In 1337 Edward declared war against France, and that war was carried on mainly with supplies of money provided by the De la Pole Brothers.
Within two years of the opening of war, the King had borrowed money on the crown jewels, on the crown itself, and even on his own person. Edward was actually stranded in France unable to move for lack of money, when his ‘beloved merchant,’ William de la Pole, came to his assistance with new supplies; and the King acknowledged himself bound to him for the astonishing sum of £76,180, a sum equal to more than a million pounds in our money.
‘How was this immense sum raised?’ we may quite naturally ask.
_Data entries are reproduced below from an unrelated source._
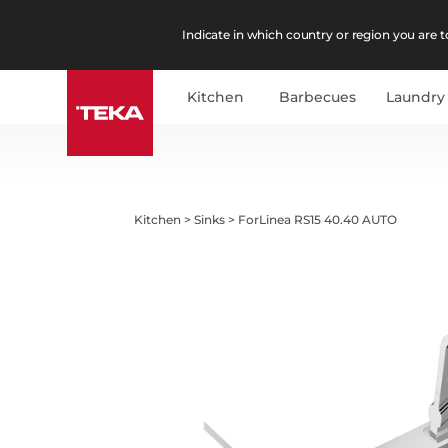
Indicate in which country or region you are to
Kitchen
Barbecues
Laundry
Kitchen
>
Sinks
>
ForLinea RS15 40.40 AUTO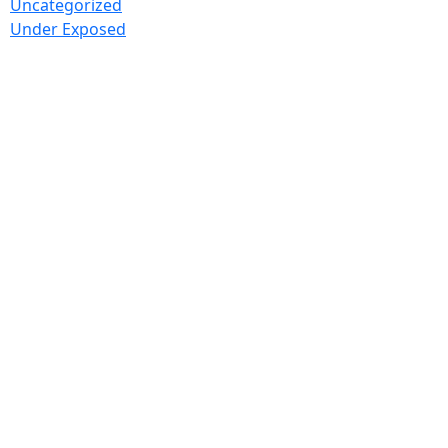
Uncategorized
Under Exposed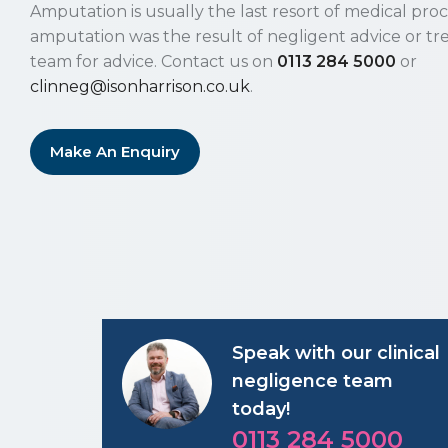
Amputation is usually the last resort of medical pro
amputation was the result of negligent advice or tr
team for advice. Contact us on
0113 284 5000
or
clinneg@isonharrison.co.uk
.
Make An Enquiry
Speak with our clinical
negligence team
today!
0113 284 5000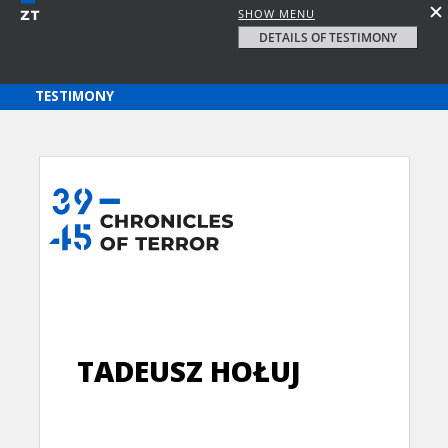
SHOW MENU
DETAILS OF TESTIMONY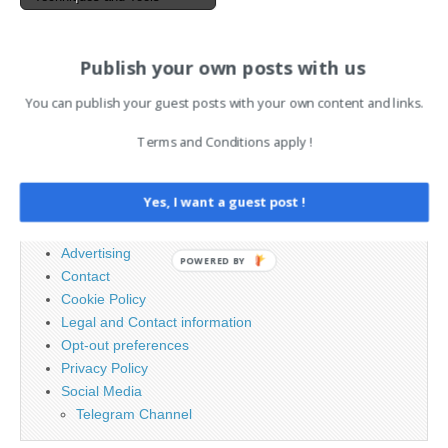
AI News Brief
Publish your own posts with us
You can publish your guest posts with your own content and links.
Search
Terms and Conditions apply !
for:
Yes, I want a guest post !
PAGES
Advertising
POWERED BY
Contact
Cookie Policy
Legal and Contact information
Opt-out preferences
Privacy Policy
Social Media
Telegram Channel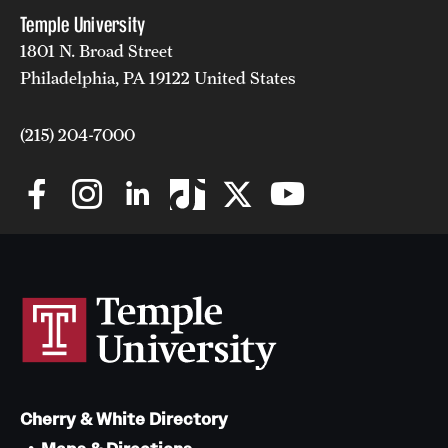
Temple University
1801 N. Broad Street
Philadelphia, PA 19122 United States
(215) 204-7000
Cherry & White Directory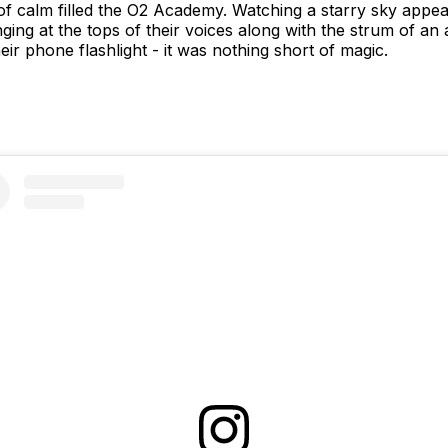
of calm filled the O2 Academy. Watching a starry sky appear
ing at the tops of their voices along with the strum of an 
eir phone flashlight - it was nothing short of magic.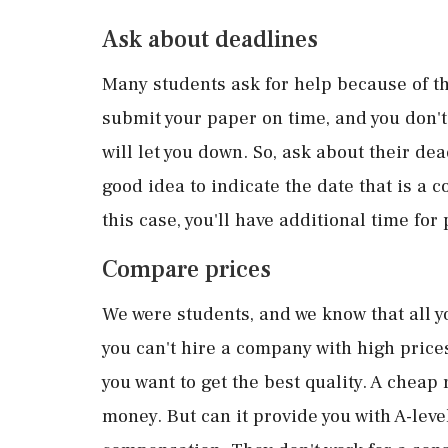
Ask about deadlines
Many students ask for help because of the
submit your paper on time, and you don't
will let you down. So, ask about their de
good idea to indicate the date that is a c
this case, you'll have additional time for
Compare prices
We were students, and we know that all y
you can't hire a company with high pric
you want to get the best quality. A cheap
money. But can it provide you with A-leve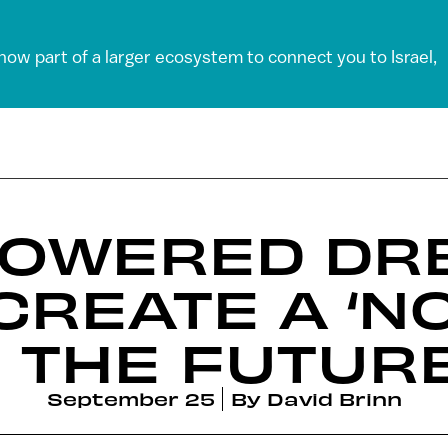
 now part of a larger ecosystem to connect you to Israel,
-POWERED D
CREATE A ‘NO
 THE FUTUR
September 25
By
David Brinn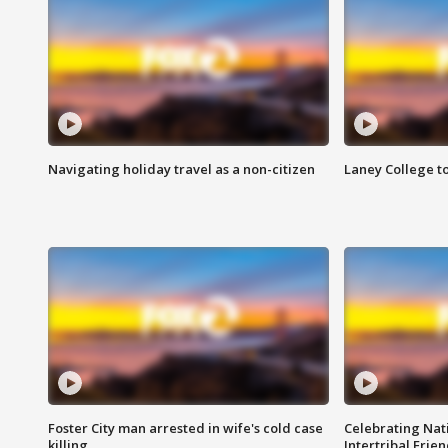
Navigating holiday travel as a non-citizen
Laney College t
Foster City man arrested in wife's cold case
Celebrating Nati
killing
Intertribal Frie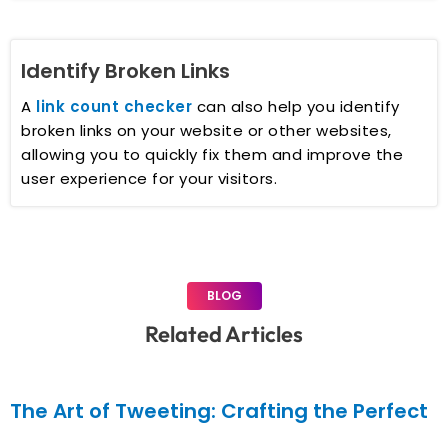
Identify Broken Links
A
link count checker
can also help you identify
broken links on your website or other websites,
allowing you to quickly fix them and improve the
user experience for your visitors.
BLOG
Related Articles
The Art of Tweeting: Crafting the Perfect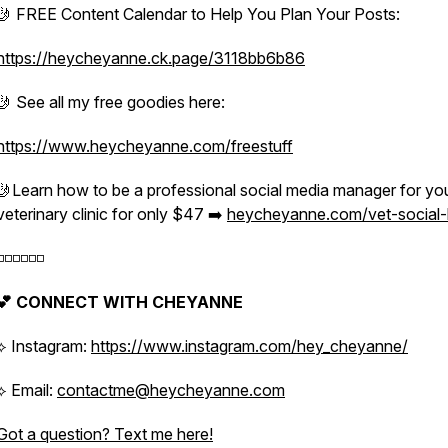
🤳 FREE Content Calendar to Help You Plan Your Posts:
https://heycheyanne.ck.page/3118bb6b86
🤳 See all my free goodies here:
https://www.heycheyanne.com/freestuff
🤳Learn how to be a professional social media manager for yo
veterinary clinic for only $47 ➡️
heycheyanne.com/vet-social
️◽️◽️◽️◽️◽️
💕 CONNECT WITH CHEYANNE
⟡ Instagram:
https://www.instagram.com/hey_cheyanne/
⟡ Email:
contactme@heycheyanne.com
Got a question? Text me here!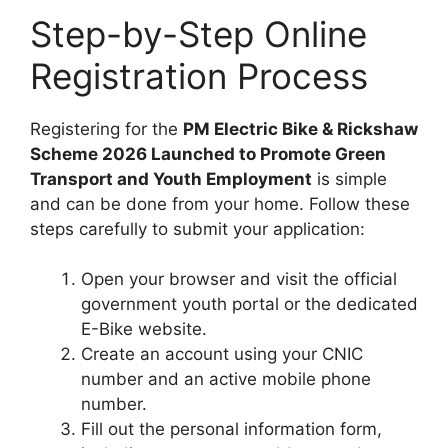
Step-by-Step Online
Registration Process
Registering for the
PM Electric Bike & Rickshaw
Scheme 2026 Launched to Promote Green
Transport and Youth Employment
is simple
and can be done from your home. Follow these
steps carefully to submit your application:
Open your browser and visit the official
government youth portal or the dedicated
E-Bike website.
Create an account using your CNIC
number and an active mobile phone
number.
Fill out the personal information form,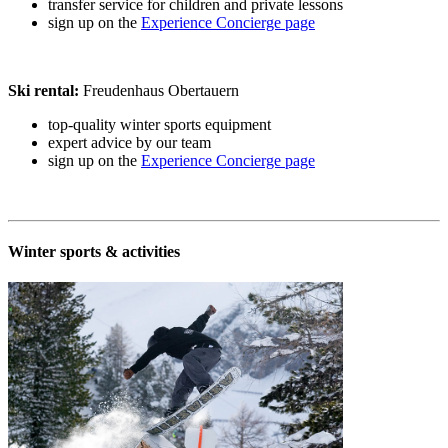
transfer service for children and private lessons
sign up on the
Experience Concierge page
Ski rental:
Freudenhaus Obertauern
top-quality winter sports equipment
expert advice by our team
sign up on the
Experience Concierge page
Winter sports & activities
Probably a large portion of it was borrowed by the lender from others who were quite ready to put their spare cash into the hands of such a far-sighted and reliable man of business as William de la Pole. And how was the loan repaid by the King?
The answer to the second of these questions gives the secret of the wealth of the ‘Hull Firm.’ Edward repaid his loans not with money but by grants of the customs and duties payable on exported goods at the various ports of the kingdom. In other words, if the King borrowed £1000, he gave to the lender of this sum permission to collect all the dues at, say, the port of Bristol, for the next five years; and as the trade of Bristol was then rapidly growing, the lender very probably received during those five years twice as much value in dues as he had lent in money to the King.
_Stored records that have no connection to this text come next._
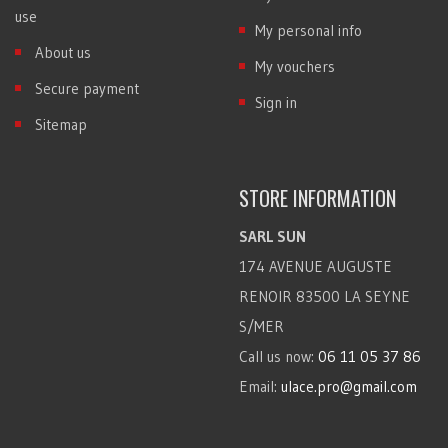
use
My personal info
About us
My vouchers
Secure payment
Sign in
Sitemap
STORE INFORMATION
SARL SUN
174 AVENUE AUGUSTE
RENOIR 83500 LA SEYNE
S/MER
Call us now:
06 11 05 37 86
Email:
ulace.pro@gmail.com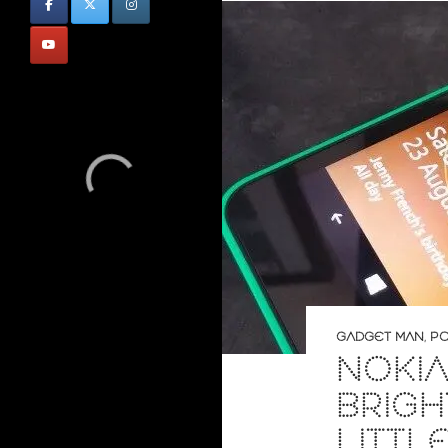
GADGET MAN
,
PO
NOKIA
BRIG
LITTL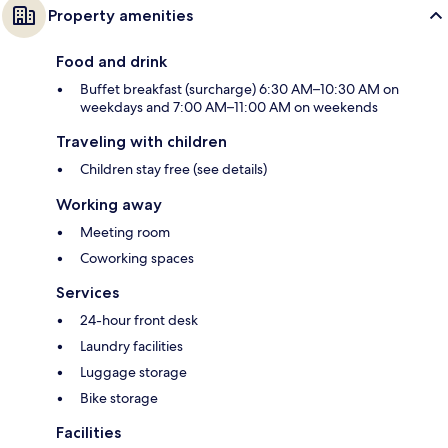
Property amenities
Food and drink
Buffet breakfast (surcharge) 6:30 AM–10:30 AM on
weekdays and 7:00 AM–11:00 AM on weekends
Traveling with children
Children stay free (see details)
Working away
Meeting room
Coworking spaces
Services
24-hour front desk
Laundry facilities
Luggage storage
Bike storage
Facilities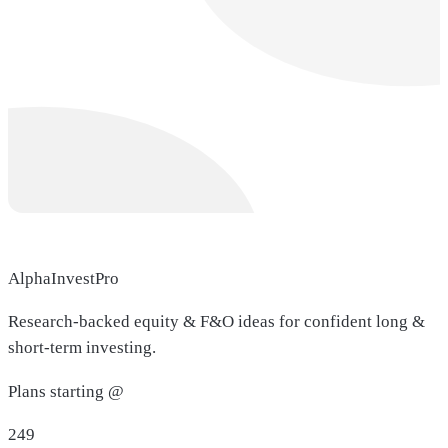
AlphaInvestPro
Research-backed equity & F&O ideas for confident long &
short-term investing.
Plans starting @
249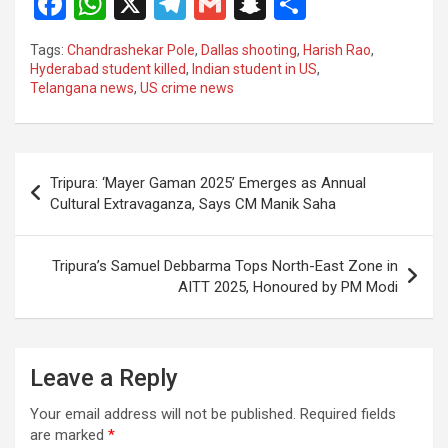
F
W
X
T
G
S
S
a
h
el
m
n
h
Tags:
Chandrashekar Pole
,
Dallas shooting
,
Harish Rao
,
ce
at
e
ail
a
ar
Hyderabad student killed
,
Indian student in US
,
Telangana news
,
US crime news
b
s
gr
p
e
o
A
a
c
o
p
m
h
Post
Tripura: ‘Mayer Gaman 2025’ Emerges as Annual
k
p
at
navigation
Cultural Extravaganza, Says CM Manik Saha
Tripura’s Samuel Debbarma Tops North-East Zone in
AITT 2025, Honoured by PM Modi
Leave a Reply
Your email address will not be published.
Required fields
are marked
*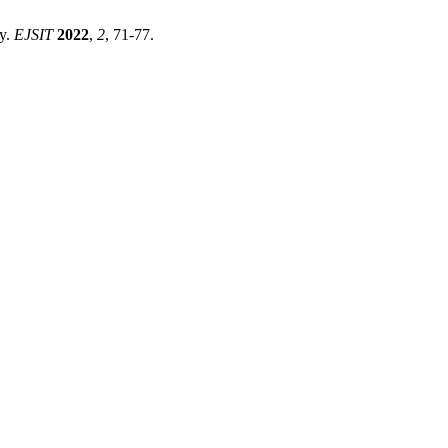
dy.
EJSIT
2022
,
2
, 71-77.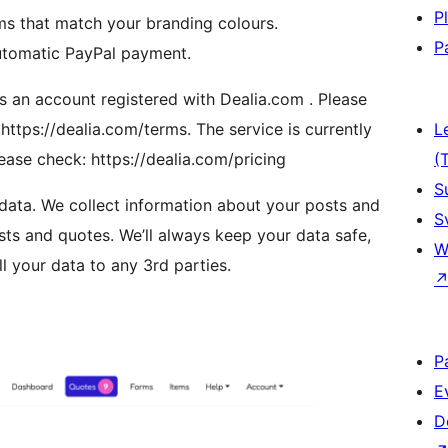
P
ms that match your branding colours.
P
automatic PayPal payment.
s an account registered with Dealia.com . Please
https://dealia.com/terms. The service is currently
L
lease check: https://dealia.com/pricing
(
S
 data. We collect information about your posts and
S
s and quotes. We’ll always keep your data safe,
W
l your data to any 3rd parties.
P
E
D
Such services as these, rendered at a critical moment, did not go unrewarded in other ways. In 1332 Edward visited his new ‘King’s Town’ on his way to Scotland, and was the guest of William de la Pole, whom he knighted before his departure.
At the same time the townsfolk were granted the dignity of having a Mayor and four Bailiffs instead of a Warden, and Sir William was, naturally, the man chosen by them to hold this office.[office.] Thus the long line of Mayors of the city of Hull goes back to Sir William de la Pole, who was Mayor for three years, 1332–1335. Later on other honours were showered upon him, and when he died his body was buried in the church of the Holy Trinity, where the alabaster effigies of himself and Dame Katherine his wife may still be seen.
As William de la Pole was a great favourite of King Edward III.[Edward III.], so his son Michael was equally a favourite of Edward’s grandson, King Richard II. Michael de la Pole had gone to Spain in the train of John of Gaunt, Edward’s third son, and his retinue had consisted of 140 men-at-arms, 140 archers, 1 knight banneret, 8 knights bachelor, and 130 esquires.
In 1376 Michael was not only Mayor of Hull but also ‘Admiral of the King’s Fleets in the Northern Parts.’ Seven years later he became a Knight of the Garter and Lord Chancellor of England. In another two years he was raised to the peerage as Earl of Suffolk, the first example in our history of a prosperous merchant becoming a peer of the realm. As Earl of Suffolk, Michael began the building at Kingston-upon-Hull of a mansion which was known when finished as Suffolk Palace, and which stood on the ground where has recently been built the General Post Office.
But the first Earl of Suffolk was by no means a favourite with Parliament, whatever he might be with the young King; and though he had as Lord Chancellor advised the members of Parliament to ‘avoid all corruptions,’ he was accused by them of enriching himself at the expense of the nation. As the result of the charges laid against him by his many and powerful enemies he was exiled, and died at Paris four years after the creation of his peerage.